--- DATASET ---

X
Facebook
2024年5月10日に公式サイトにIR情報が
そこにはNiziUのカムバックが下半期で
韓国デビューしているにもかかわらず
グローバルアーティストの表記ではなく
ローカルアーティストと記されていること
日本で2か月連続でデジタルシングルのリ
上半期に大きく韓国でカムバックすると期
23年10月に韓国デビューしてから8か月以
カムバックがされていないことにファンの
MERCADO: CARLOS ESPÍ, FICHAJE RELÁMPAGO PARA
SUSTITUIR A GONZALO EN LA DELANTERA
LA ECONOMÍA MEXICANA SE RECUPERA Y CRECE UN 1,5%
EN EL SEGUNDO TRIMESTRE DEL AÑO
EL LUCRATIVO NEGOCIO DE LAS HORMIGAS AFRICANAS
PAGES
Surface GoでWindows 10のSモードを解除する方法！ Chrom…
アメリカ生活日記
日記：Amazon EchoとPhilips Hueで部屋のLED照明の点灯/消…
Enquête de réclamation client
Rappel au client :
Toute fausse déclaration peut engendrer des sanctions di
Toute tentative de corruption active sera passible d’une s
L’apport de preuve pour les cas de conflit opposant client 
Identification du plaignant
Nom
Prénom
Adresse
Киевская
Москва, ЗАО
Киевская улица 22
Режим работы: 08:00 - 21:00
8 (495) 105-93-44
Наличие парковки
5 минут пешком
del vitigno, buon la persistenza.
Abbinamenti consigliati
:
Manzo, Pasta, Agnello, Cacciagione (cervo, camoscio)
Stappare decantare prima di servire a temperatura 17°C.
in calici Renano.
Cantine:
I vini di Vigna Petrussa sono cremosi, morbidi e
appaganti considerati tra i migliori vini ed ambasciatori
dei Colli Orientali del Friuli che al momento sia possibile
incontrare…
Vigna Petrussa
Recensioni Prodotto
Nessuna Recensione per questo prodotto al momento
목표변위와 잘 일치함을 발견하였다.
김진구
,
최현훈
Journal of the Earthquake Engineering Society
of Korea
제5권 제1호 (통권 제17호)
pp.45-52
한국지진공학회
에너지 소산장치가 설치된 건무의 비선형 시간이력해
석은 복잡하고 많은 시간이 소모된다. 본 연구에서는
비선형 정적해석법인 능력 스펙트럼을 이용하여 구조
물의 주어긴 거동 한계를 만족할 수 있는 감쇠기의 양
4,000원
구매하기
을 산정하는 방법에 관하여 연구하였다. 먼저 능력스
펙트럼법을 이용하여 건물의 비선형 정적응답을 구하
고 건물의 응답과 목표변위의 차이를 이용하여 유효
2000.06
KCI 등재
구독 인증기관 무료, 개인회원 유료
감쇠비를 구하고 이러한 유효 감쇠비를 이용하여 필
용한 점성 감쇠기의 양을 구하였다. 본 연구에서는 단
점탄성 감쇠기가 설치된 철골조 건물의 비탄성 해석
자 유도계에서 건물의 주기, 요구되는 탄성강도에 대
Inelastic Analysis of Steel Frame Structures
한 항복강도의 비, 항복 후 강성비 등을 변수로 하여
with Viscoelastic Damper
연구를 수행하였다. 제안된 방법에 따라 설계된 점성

---

▶ [WHAT THIS TASK INVOLVES] Convert the lines of text in the material above into a JSON list of strings, with one string per line and blank lines omitted.

▶ [RESPONSE BOX]
[
  "X",
  "Facebook",
  "2024年5月10日に公式サイトにIR情報が",
  "そこにはNiziUのカムバックが下半期で",
  "韓国デビューしているにもかかわらず",
  "グローバルアーティストの表記ではなく",
  "ローカルアーティストと記されていること",
  "日本で2か月連続でデジタルシングルのリ",
  "上半期に大きく韓国でカムバックすると期",
  "23年10月に韓国デビューしてから8か月以",
  "カムバックがされていないことにファンの",
  "MERCADO: CARLOS ESPÍ, FICHAJE RELÁMPAGO PARA",
  "SUSTITUIR A GONZALO EN LA DELANTERA",
  "LA ECONOMÍA MEXICANA SE RECUPERA Y CRECE UN 1,5%",
  "EN EL SEGUNDO TRIMESTRE DEL AÑO",
  "EL LUCRATIVO NEGOCIO DE LAS HORMIGAS AFRICANAS",
  "PAGES",
  "Surface GoでWindows 10のSモードを解除する方法！ Chrom…",
  "アメリカ生活日記",
  "日記：Amazon EchoとPhilips Hueで部屋のLED照明の点灯/消…",
  "Enquête de réclamation client",
  "Rappel au client :",
  "Toute fausse déclaration peut engendrer des sanctions di",
  "Toute tentative de corruption active sera passible d’une s",
  "L’apport de preuve pour les cas de conflit opposant client ",
  "Identification du plaignant",
  "Nom",
  "Prénom",
  "Adresse",
  "Киевская",
  "Москва, ЗАО",
  "Киевская улица 22",
  "Режим работы: 08:00 - 21:00",
  "8 (495) 105-93-44",
  "Наличие парковки",
  "5 минут пешком",
  "del vitigno, buon la persistenza.",
  "Abbinamenti consigliati",
  ":",
  "Manzo, Pasta, Agnello, Cacciagione (cervo, camoscio)",
  "Stappare decantare prima di servire a temperatura 17°C.",
  "in calici Renano.",
  "Cantine:",
  "I vini di Vigna Petrussa sono cremosi, morbidi e",
  "appaganti considerati tra i migliori vini ed ambasciatori",
  "dei Colli Orientali del Friuli che al momento sia possibile",
  "incontrare…",
  "Vigna Petrussa",
  "Recensioni Prodotto",
  "Nessuna Recensione per questo prodotto al momento",
  "목표변위와 잘 일치함을 발견하였다.",
  "김진구",
  ",",
  "최현훈",
  "Journal of the Earthquake Engineering Society",
  "of Korea",
  "제5권 제1호 (통권 제17호)",
  "pp.45-52",
  "한국지진공학회",
  "에너지 소산장치가 설치된 건무의 비선형 시간이력해",
  "석은 복잡하고 많은 시간이 소모된다. 본 연구에서는",
  "비선형 정적해석법인 능력 스펙트럼을 이용하여 구조",
  "물의 주어긴 거동 한계를 만족할 수 있는 감쇠기의 양",
  "4,000원",
  "구매하기",
  "을 산정하는 방법에 관하여 연구하였다. 먼저 능력스",
  "펙트럼법을 이용하여 건물의 비선형 정적응답을 구하",
  "고 건물의 응답과 목표변위의 차이를 이용하여 유효",
  "2000.06",
  "KCI 등재",
  "구독 인증기관 무료, 개인회원 유료",
  "감쇠비를 구하고 이러한 유효 감쇠비를 이용하여 필",
  "용한 점성 감쇠기의 양을 구하였다. 본 연구에서는 단",
  "점탄성 감쇠기가 설치된 철골조 건물의 비탄성 해석",
  "자 유도계에서 건물의 주기, 요구되는 탄성강도에 대",
  "Inelastic Analysis of Steel Frame Structures",
  "한 항복강도의 비, 항복 후 강성비 등을 변수로 하여",
  "with Viscoelastic Damper",
  "연구를 수행하였다. 제안된 방법에 따라 설계된 점성"
]